OrlandoNative wrote:Whomever it might be, it's likely to be more than one. Since it's mentioned as the "Archangels" - plural - ....
I see no reason to limit the possible 'return' to one person. So I agree there.
OrlandoNative wrote:This is what probably most of the readers assume to be the case. If so, not all that imaginative.
Not all that imaginative is not an argument. That said see the next point I made. You quoted it next in your post. See below for requite.
OrlandoNative wrote:Highjohn wrote:What it actually is:
Nothing we have thought of. The almighty author is much more creative than us and a much better writer so he almost certainly has something planned which is better than anything we think of. Not that it isn't fun to speculate.
OrlandoNative wrote:Well, we've covered quite a few possibilities. It could be some mixing and matching. Or, yes, maybe something entirely different. After all, the Ghaba could just stumble over them a year before the Return, and wipe them all out. Not exactly the ending we might expect or want, but, then again, that's sort of up to the author, isn't it?
No that won't happen RFC isn't an complete asshole.
OrlandoNative wrote:Actually, I'm not convinced beliefs have changed.....
Yes they might. On the other hand what percentage of the population are those people? You can still find believers(sincere and possibly on this forum) who believe in Thor, Poseidon or Zeus.

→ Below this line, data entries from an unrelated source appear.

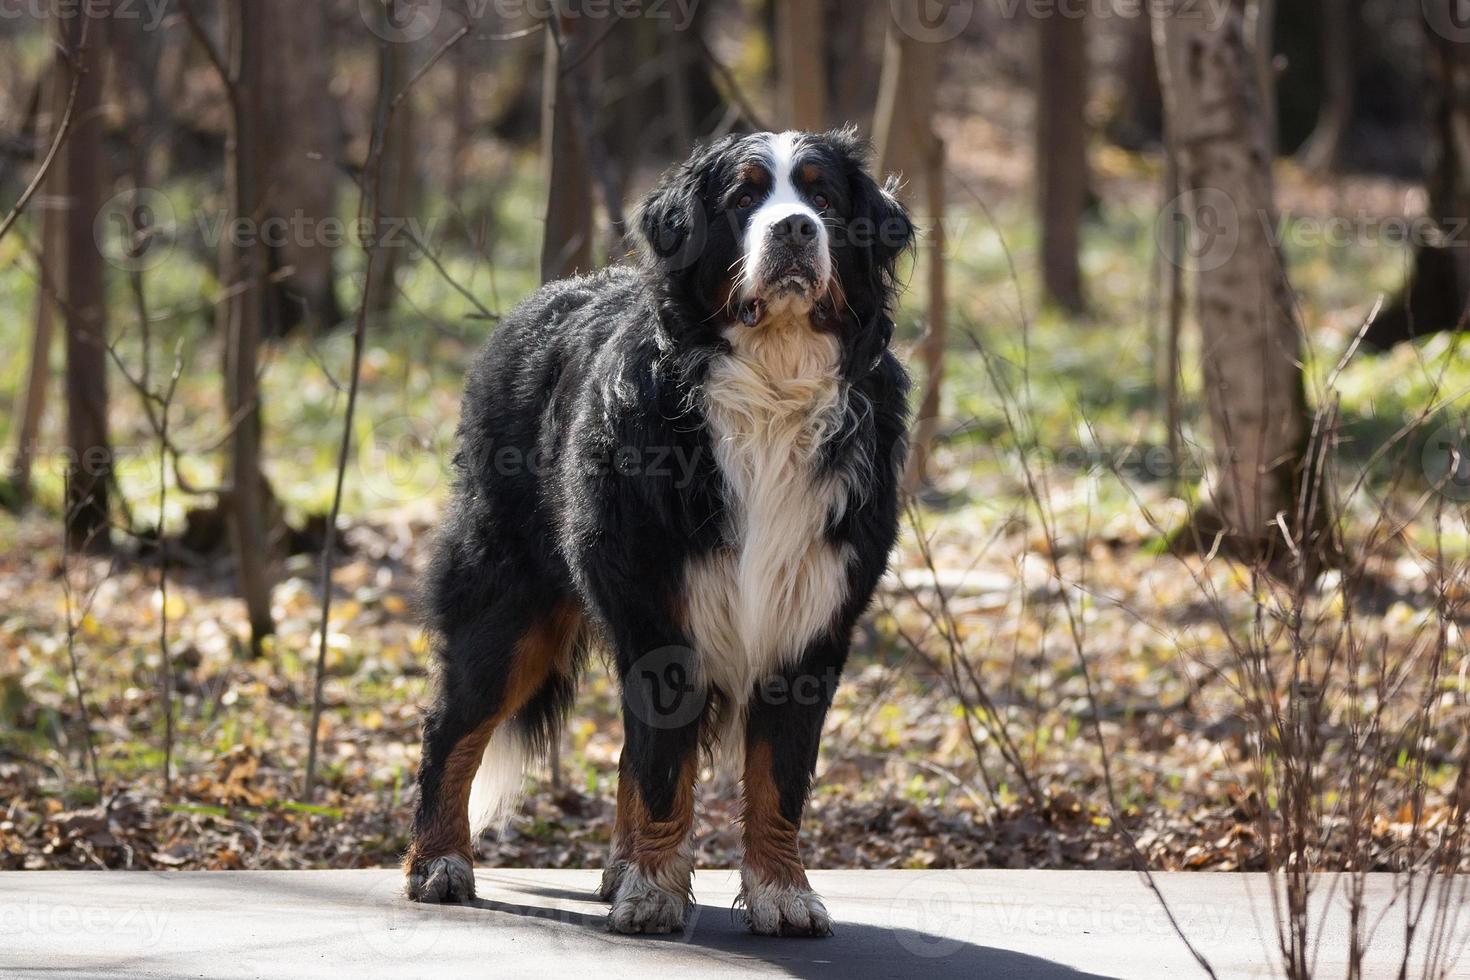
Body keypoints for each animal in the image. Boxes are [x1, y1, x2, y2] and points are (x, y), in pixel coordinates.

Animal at [402, 126, 905, 940]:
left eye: (823, 197)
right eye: (743, 197)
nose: (796, 230)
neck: (772, 387)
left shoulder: (811, 621)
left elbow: (778, 779)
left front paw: (781, 892)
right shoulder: (660, 609)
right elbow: (667, 771)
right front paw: (654, 894)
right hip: (508, 605)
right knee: (453, 727)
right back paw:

The point is that the vast majority of people I the Southern United States felt that way and now the vast majority in the Southern United States don't. There was a change of religious beliefs. If want an even more obvious change in religious belief see the Roman Catholic Church and limbo. They actually have decreed the change in belief and they formulated limbo earlier too. So there were too changes in belief. One limbo exists. Two no it doesn't.
Note: If slavery was reinstituted it probably would be racially based. Racism is the most likely justification for that and there is plenty of racism to go around. The other real option would be some sort of indentured servitude or selling oneself to clear debt.
Note 2: The quotes are used as markers, nothing else. I am trying to reduce the length of the post(Yes I know the length is my fault). So I am using small excerpts to make it easy to find what I am responding to.